In January, I asked M&G to sell part of my Pep. I needed money quickly and instructed M&G to credit my bank account. M&G confirmed it would do this. Then it wrote again asking for proof of identity, which I sent by return of post. After a week I phoned and was told my instruction had been ignored because I had approved a charge of £20 for payment direct to my account and that it would take four more days for a cheque to be sent, to comply with money-laundering rules. I am still waiting for the payment.
DM, London.
M&G, owned by Prudential, apologises and agrees it has not provided you with acceptable service. It has now lodged the payment directly into your bank account free, and is sending you £25 compensation.
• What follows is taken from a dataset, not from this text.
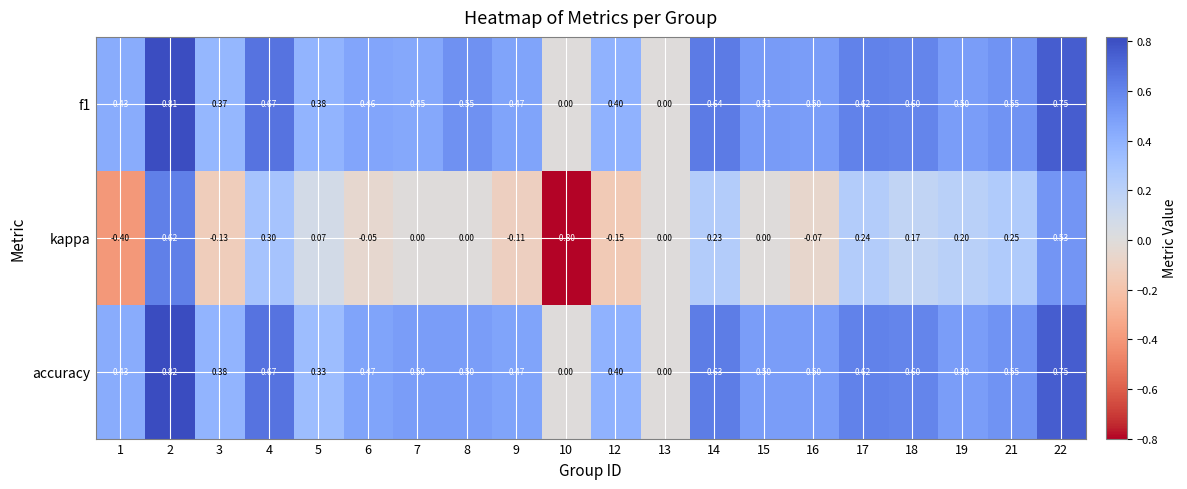

At which category is the sum across all series the highest?

2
When we sold our family business seven years ago, our accountant advised us to invest £36,000 in venture capital trusts (VCTs) run by Advent and Close Bros. Initially, we received reasonable returns, but these have fallen. We want to sell the VCTs and reinvest more safely, but the fund manager says they are worth only 35p in the pound. Is this a common problem? How do we get out of them?
GW, Dartmouth.
Hugh Rogers, analyst at the adviser Bestinvest, says: "VCTs are a high-risk investment that can be attractive to individuals who want to defer capital gains tax, and enjoy tax-free growth with 20 per cent income tax relief at the outset.
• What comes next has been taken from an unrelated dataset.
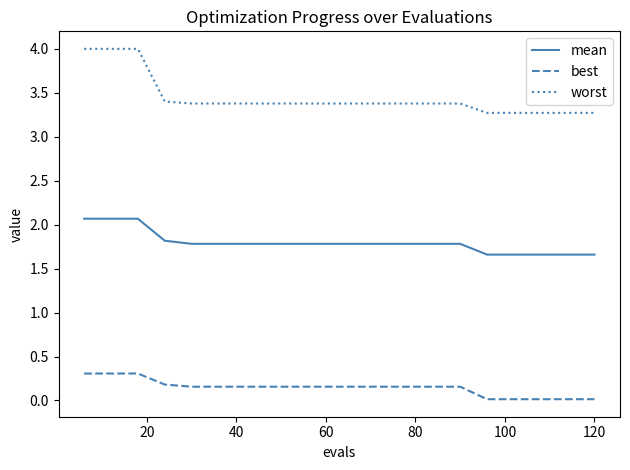

What are all the series names shown in the legend?

mean, best, worst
"At the time of investing, stock markets were strong and the outlook promising, but VCTs invest in young, small companies which were badly hit by the downturn.
"There is little you can do, except wait until the VCT winds up, when the discount is realised. Many brokers are unwilling to buy VCTs, so they offer well below prevailing offer price. By selling the VCT your capital gains tax liability, probably deferred when you sold your business, becomes payable."
"It is not clear that your accountant gave bad advice. If you want to seek compensation from her you should complain first to her, and if not satisfied you could contact her professional accountancy body. But you would probably have to take legal action and will need advice. You risk being ruled out of time because the statute of limitation requires legal action to be initiated within six years of the cause of the problem, or within three years of becoming aware of it.
I was sold a Standard Life endowment policy in 1986 by an independent adviser, Ian Urwin, of Belfast, who told me I would have a surplus on maturity in 2011.
The policy leaves me with a potential shortfall of £10,000 on my mortgage. I complained to the adviser, Standard Life, and the Financial Ombudsman, but they will not help me. What should I do? MH, Belfast.
Yours is a problem we have highlighted several times over the past few months. Independent advisers are not liable for failure of advice in selling endowments before 28 August, 1988. This is why the Financial Ombudsman cannot review your case.
Your adviser, Ian Urwin, who now trades as UIS Travelcare, denies mis-selling. He says that at the time Standard Life was the best endowment provider, and product literature sent to you made clear endowments were share-based investments which did not guarantee full mortgage repayment. Standard Life has no responsibility for the sale.
Many thousands of people are in a similar situation to yours, with no chance of compensation. Set up a repayment mortgage alongside your endowment to put you on course to clear your mortgage.